Hard Rock Calling Boss Explains Springsteen Shutdown

It was nothing to do with health and safety

Published 18th Jul 2012

Live Nation Chief Operating Officer Paul Latham has revealed that despite earlier protestations that Bruce Springsteen's set had been cut short for health & safety reasons, the reason was actually more to do with local residents.

Latham says: "Suffice to say the residents of Park Lane and Mayfair may not be numerous, but they wield inordinate power over the Gogs and Magogs of Parliament.”

He says the performance licence, which took a year to negotiate, included "very strict noise restrictions, traffic plans and curfews, with the sword of Damocles hanging over any future events if we broke any of the conditions.”
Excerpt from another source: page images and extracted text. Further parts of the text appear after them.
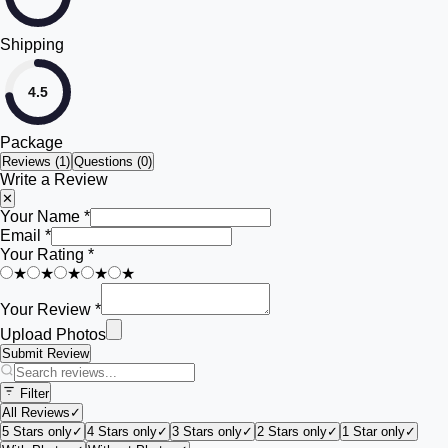
Shipping
4.5
Package
Reviews (
1
)
Questions (0)
Write a Review
✕
Your Name *
Email *
Your Rating *
★
★
★
★
★
Your Review *
Upload Photos
Submit Review
Filter
All Reviews
✓
5 Stars only
✓
4 Stars only
✓
3 Stars only
✓
2 Stars only
✓
1 Star only
✓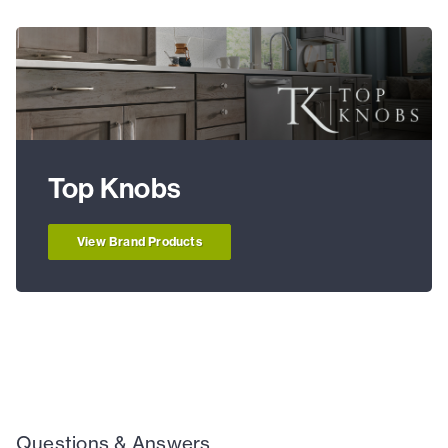
Top Knobs
View Brand Products
Questions & Answers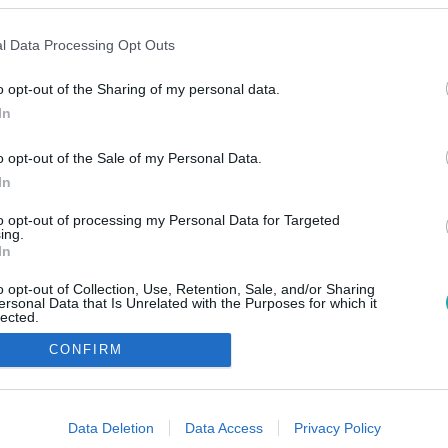
l Data Processing Opt Outs
o opt-out of the Sharing of my personal data.
In
o opt-out of the Sale of my Personal Data.
In
to opt-out of processing my Personal Data for Targeted
ing.
In
o opt-out of Collection, Use, Retention, Sale, and/or Sharing
ersonal Data that Is Unrelated with the Purposes for which it
lected.
Out
CONFIRM
consents
o allow Google to enable storage related to advertising like cookies on
Data Deletion
Data Access
Privacy Policy
evice identifiers in apps.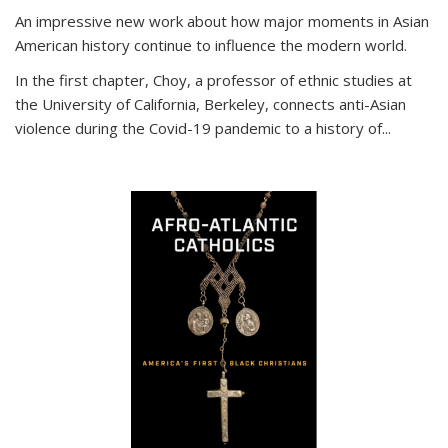
An impressive new work about how major moments in Asian
American history continue to influence the modern world.
In the first chapter, Choy, a professor of ethnic studies at
the University of California, Berkeley, connects anti-Asian
violence during the Covid-19 pandemic to a history of...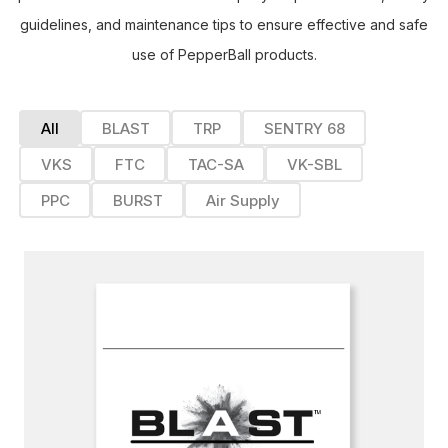
guidelines, and maintenance tips to ensure effective and safe
use of PepperBall products.
All
BLAST
TRP
SENTRY 68
VKS
FTC
TAC-SA
VK-SBL
PPC
BURST
Air Supply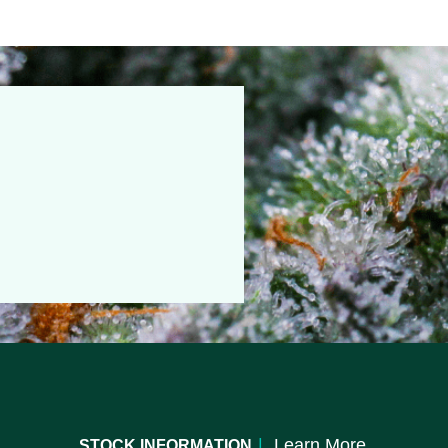
|
Learn More
STOCK INFORMATION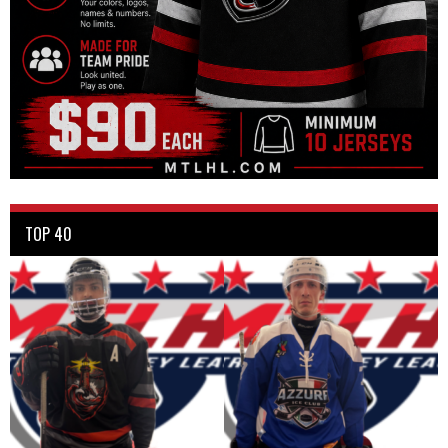
TOP 40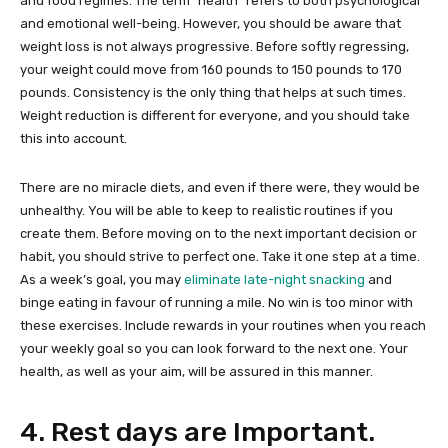
and food regimes. The term “health” refers to both psychological
and emotional well-being. However, you should be aware that
weight loss is not always progressive. Before softly regressing,
your weight could move from 160 pounds to 150 pounds to 170
pounds. Consistency is the only thing that helps at such times.
Weight reduction is different for everyone, and you should take
this into account.
There are no miracle diets, and even if there were, they would be
unhealthy. You will be able to keep to realistic routines if you
create them. Before moving on to the next important decision or
habit, you should strive to perfect one. Take it one step at a time.
As a week’s goal, you may
eliminate late-night snacking
and
binge eating in favour of running a mile. No win is too minor with
these exercises. Include rewards in your routines when you reach
your weekly goal so you can look forward to the next one. Your
health, as well as your aim, will be assured in this manner.
4. Rest days are Important.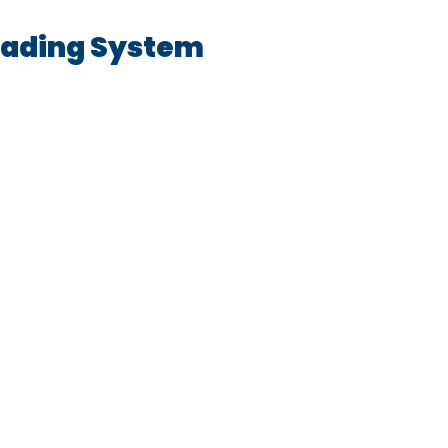
oading System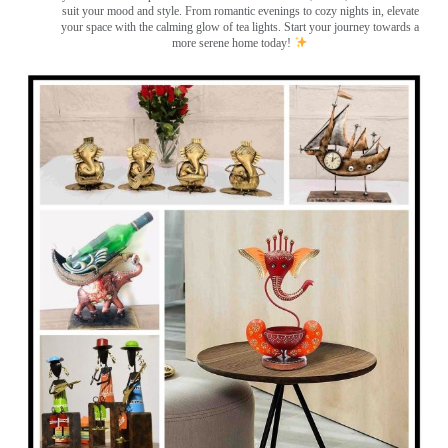
suit your mood and style. From romantic evenings to cozy nights in, elevate
your space with the calming glow of tea lights. Start your journey towards a
more serene home today!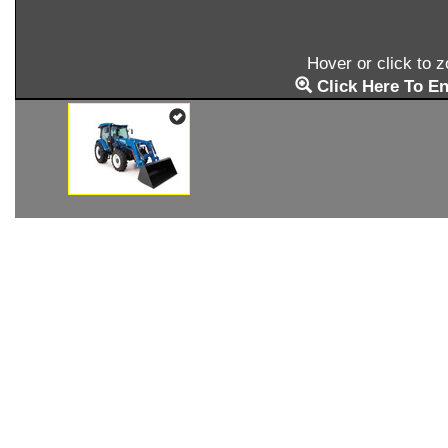
Hover or click to 
Click Here To En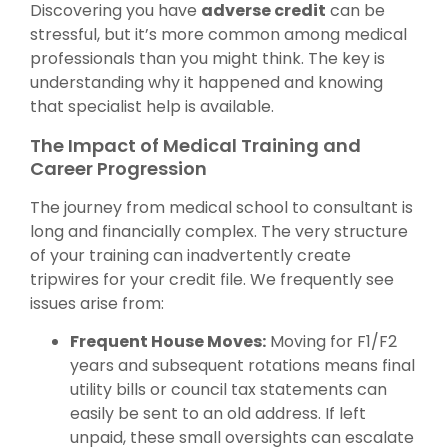
Discovering you have
adverse credit
can be
stressful, but it’s more common among medical
professionals than you might think. The key is
understanding why it happened and knowing
that specialist help is available.
The Impact of Medical Training and
Career Progression
The journey from medical school to consultant is
long and financially complex. The very structure
of your training can inadvertently create
tripwires for your credit file. We frequently see
issues arise from:
Frequent House Moves:
Moving for F1/F2
years and subsequent rotations means final
utility bills or council tax statements can
easily be sent to an old address. If left
unpaid, these small oversights can escalate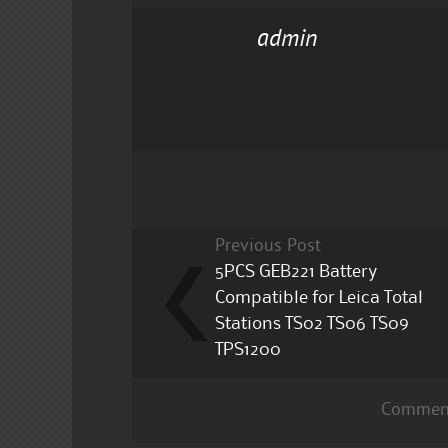
c
it
ai
a
admin
e
te
l
re
b
r
o
o
k
Previous Post
5PCS GEB221 Battery
Compatible for Leica Total
Stations TS02 TS06 TS09
TPS1200
Comment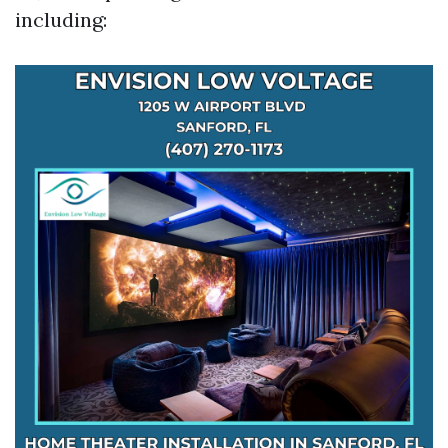
including: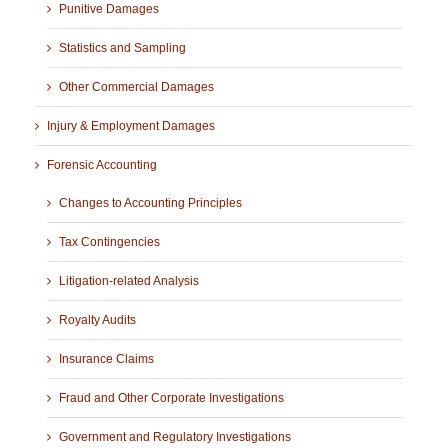
Punitive Damages
Statistics and Sampling
Other Commercial Damages
Injury & Employment Damages
Forensic Accounting
Changes to Accounting Principles
Tax Contingencies
Litigation-related Analysis
Royalty Audits
Insurance Claims
Fraud and Other Corporate Investigations
Government and Regulatory Investigations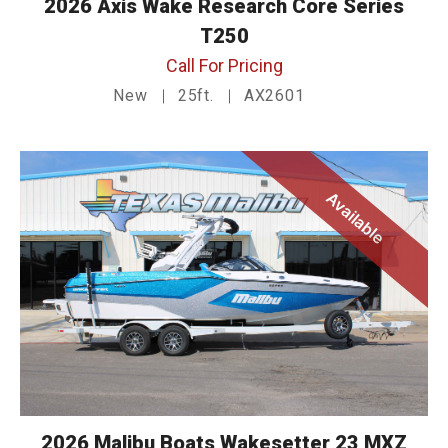
2026 Axis Wake Research Core Series
T250
Call For Pricing
New
25ft.
AX2601
Available
2026 Malibu Boats Wakesetter 23 MXZ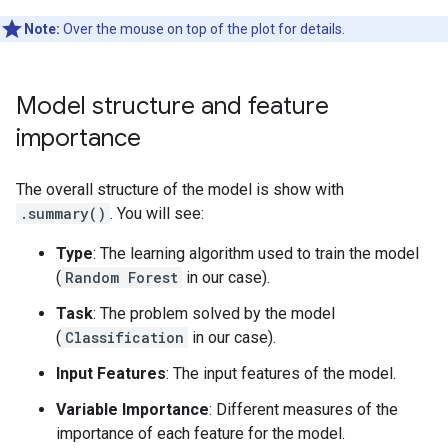
Note:
Over the mouse on top of the plot for details.
Model structure and feature
importance
The overall structure of the model is show with
.summary()
. You will see:
Type
: The learning algorithm used to train the model
(
Random Forest
in our case).
Task
: The problem solved by the model
(
Classification
in our case).
Input Features
: The input features of the model.
Variable Importance
: Different measures of the
importance of each feature for the model.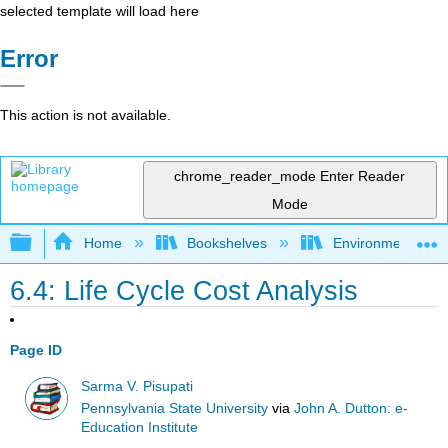
selected template will load here
Error
This action is not available.
chrome_reader_mode
Enter Reader
Mode
Expand/collapse global hierarchy
Home
Bookshelves
Environmental Eng
6.4: Life Cycle Cost Analysis
Page ID
Sarma V. Pisupati
Pennsylvania State University
via
John A. Dutton: e-
Education Institute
"We had a musical cocktail for the ages, but a nightmare curfew scenario. We were assumed they were going to only do a couple of numbers, but the couple of numbers happened to be Beatles medleys. When bruce went to change guitars to start again, I’m afraid the power had to come off on music history in the hope that we will be allowed to create more in the future.”

Latham's statement came after Kevin Myers, deputy chief executive of the Health and Safety Executive (who was at the gig on Saturday) criticised the earlier "health & safety" reasoning.

In a post on the HSE’s website, he wrote:

"The fans deserve the truth: there are no health and safety issues involved here. While public events may have licensing conditions dictating when they should end, this is not health and safety and it is disingenuous of Live Nation to say so."